Today’s ammunition data dump has a tangential relationship with the Second Chance Combat Shoot, as one of the designers was a frequent competitor. John C. “Jack” Robbins worked at the US Air Force’s Armament Laboratory at Eglin Air Force Base in Florida. His then 13-year old son, John, even won the 1977 match! Mas Ayoob and Bill Wilson also credited Jack with introducing them to the Beretta 92.
By the early 1970s, the USAF had become disillusioned with the performance of the .38 Special M41 Ball cartridge. Experiments were made to improve the performance of the cartridge, including short case variants, as well as deep-seated variants. The latter option was ultimately standardized as the PGU-12/B. The USAF also started to look at the potential of modifying their S&W Model 15 revolvers to fire the 9x19mm cartridge.
Robbins, along with Dale M. Davis, led the USAF’s search for a replacement handgun for the service.

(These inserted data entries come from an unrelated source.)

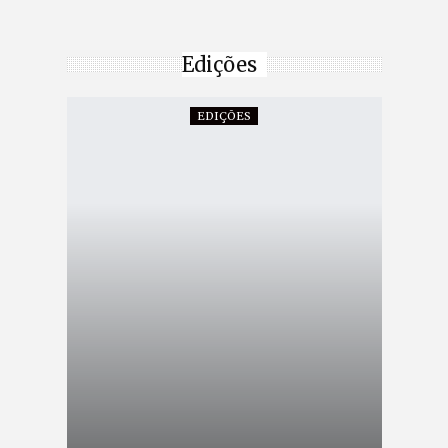
Edições
EDIÇÕES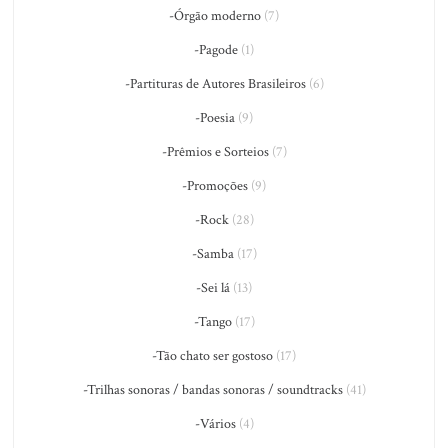
-Órgão moderno
(7)
-Pagode
(1)
-Partituras de Autores Brasileiros
(6)
-Poesia
(9)
-Prêmios e Sorteios
(7)
-Promoções
(9)
-Rock
(28)
-Samba
(17)
-Sei lá
(13)
-Tango
(17)
-Tão chato ser gostoso
(17)
-Trilhas sonoras / bandas sonoras / soundtracks
(41)
-Vários
(4)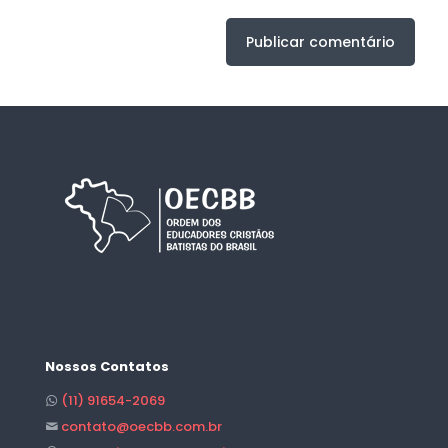
Nossos Contatos
(11) 91654-2069
contato@oecbb.com.br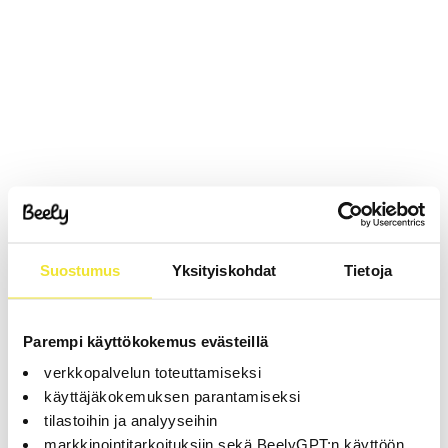
Suostumus
Yksityiskohdat
Tietoja
Parempi käyttökokemus evästeillä
verkkopalvelun toteuttamiseksi
käyttäjäkokemuksen parantamiseksi
tilastoihin ja analyyseihin
markkinointitarkoituksiin sekä BeelyGPT:n käyttöön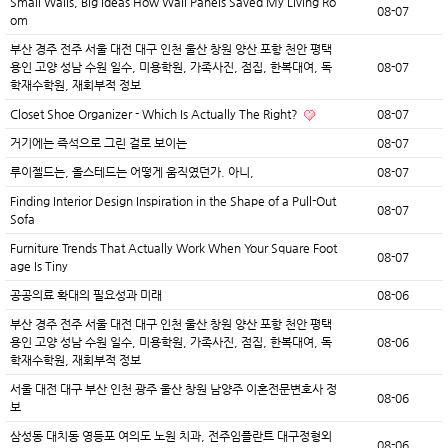
Small Walls, Big Ideas How Wall Panels Saved My Living Ro
08-07
om
부산 경주 전주 서울 대전 대구 인천 울산 창원 양산 포항 천안 평택
용인 고양 성남 수원 일수, 미용학원, 가족사진, 점집, 한복대여, 독
08-07
학재수학원, 재회부적 정보
Closet Shoe Organizer - Which Is Actually The Right?
08-07
거기에는 즉석으로 그린 걸로 보이는
08-07
루이젤드는, 올스테드는 어떻게 움직였던가. 아니,
08-07
Finding Interior Design Inspiration in the Shape of a Pull-Out
08-07
Sofa
Furniture Trends That Actually Work When Your Square Foot
08-07
age Is Tiny
공공의료 확대의 필요성과 미래
08-06
부산 경주 전주 서울 대전 대구 인천 울산 창원 양산 포항 천안 평택
용인 고양 성남 수원 일수, 미용학원, 가족사진, 점집, 한복대여, 독
08-06
학재수학원, 재회부적 정보
서울 대전 대구 부산 인천 광주 울산 창원 남양주 이혼전문변호사 정
08-06
보
삼성동 대치동 영등포 여의도 노원 치과, 전주임플란트 대구정형외
08-06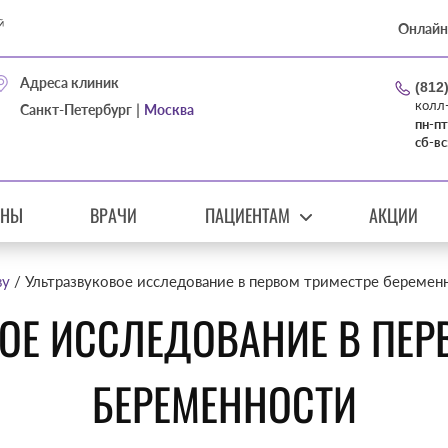
Онлайн
Адреса клиник
(812
колл
|
Санкт-Петербург
Москва
пн-пт
сб-вс
ЕНЫ
ВРАЧИ
ПАЦИЕНТАМ
АКЦИИ
ву
Ультразвуковое исследование в первом триместре беремен
ОЕ ИССЛЕДОВАНИЕ В ПЕР
БЕРЕМЕННОСТИ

In August 1977, the Air Force Armament Laboratory contacted manufacturers inviting submission of 9mm semiautomatic pistols. The pistols should be capable of single and double-action fire; have a magazine capacity of at least 13 rounds; the magazine catch should be easily accessible and drop the magazine free upon release; the slide should lock to the rear when empty; the ambidextrous safety must lower the hammer without touching the trigger and lock the firing pin when engaged; the magazines should be equipped with a removable floor plate; and the pistols parts should be interchangeable.
The submissions included the Beretta 92S-1; the Colt SSP; the FN GP35, ‘‘Fast Action’ Hi-Power, and Double Action Hi-Power; the HK P9S and VP70; the Smith & Wesson 459A; and the Star Model 28. The HK entries and the basic FN GP35 were quickly dismissed due to failure to meet the basic technical requirements. Ten each of the remaining candidates were purchased for testing. An equal number of issue M1911A1 pistols and S&W Model 15 revolvers were used as control samples. The test pistols were to be capable of functioning under adverse operating conditions, including dust, mud, heat, and cold. Only eight significant malfunctions were to be allowed during the 5,000-round endurance test. No candidate passed the tests, but the Beretta was considered to have performed the best of all of the handguns tested, including the control models.
One of the reasons the 9x19mm pistols performed so poorly was the mediocre quality of the then-standard 9mm M1 Ball cartridge. Robbins and Davis started a side project to improve the 9x19mm cartridge. Cartridge collector and USAF officer Lewis E. Curtis III provided Robbins with samples from his personal collection of 9x19mm cartridges. (I’m uncertain of Curtis’ rank at the time, but he retired as a Major General in 1995.)
After research and experimentation, Robbins and Davis settled upon two potential 124-grain designs: a truncated cone and a rounded ogive flat point. Either Hornady Manufacturing Co. or Federal Cartridge Co. produced the initial projectile samples, and these were passed along to G&S Munitions Inc. of Hereford AZ for loading. The cases were surplus Canadian manufacture, headstamped “9 MM 45”.
Somehow Hornady-Frontier had heard about the design and commerically adopted the truncated cone variant in .45 Auto, .357 Magnum, and .44 Magnum in 1979. Their 9x19mm variant followed in 1980. (Federal would later introduce its own 9x19m loading, the 9MP, as a match cartridge.)
Jeff Cooper was particularly enamored with the Hornady-Frontier cartridge, and selected it for match issue to competitors at the US IPSC Championship. This was not a popular decision for individuals who had their firearms sighted in and tuned for different loadings.
Robbins & Davis filed their first patent application in December 1979, and abandoned it in favor of an updated application in September 1982. They ultimately received US Patent # 4,517,898 in May 1985.
Instead of the truncated cone design, the USAF selected the flat point variant with the rounded ogive. By 1982, this became known as PGU-19/P. It was loaded by Olin-Winchester in cases headstamped “9mm R&D WCC 82.” If officially asked, R&D stood for “Research & Development,” but those on the inside knew it was short for “Robbins & Davis.”
While the conventional round nose 9mm M882 Ball was elected by the US Army over the PGU-19/P, note that the latest 9mm M1152 Ball is a throwback to Robbins and Davis’ earlier work.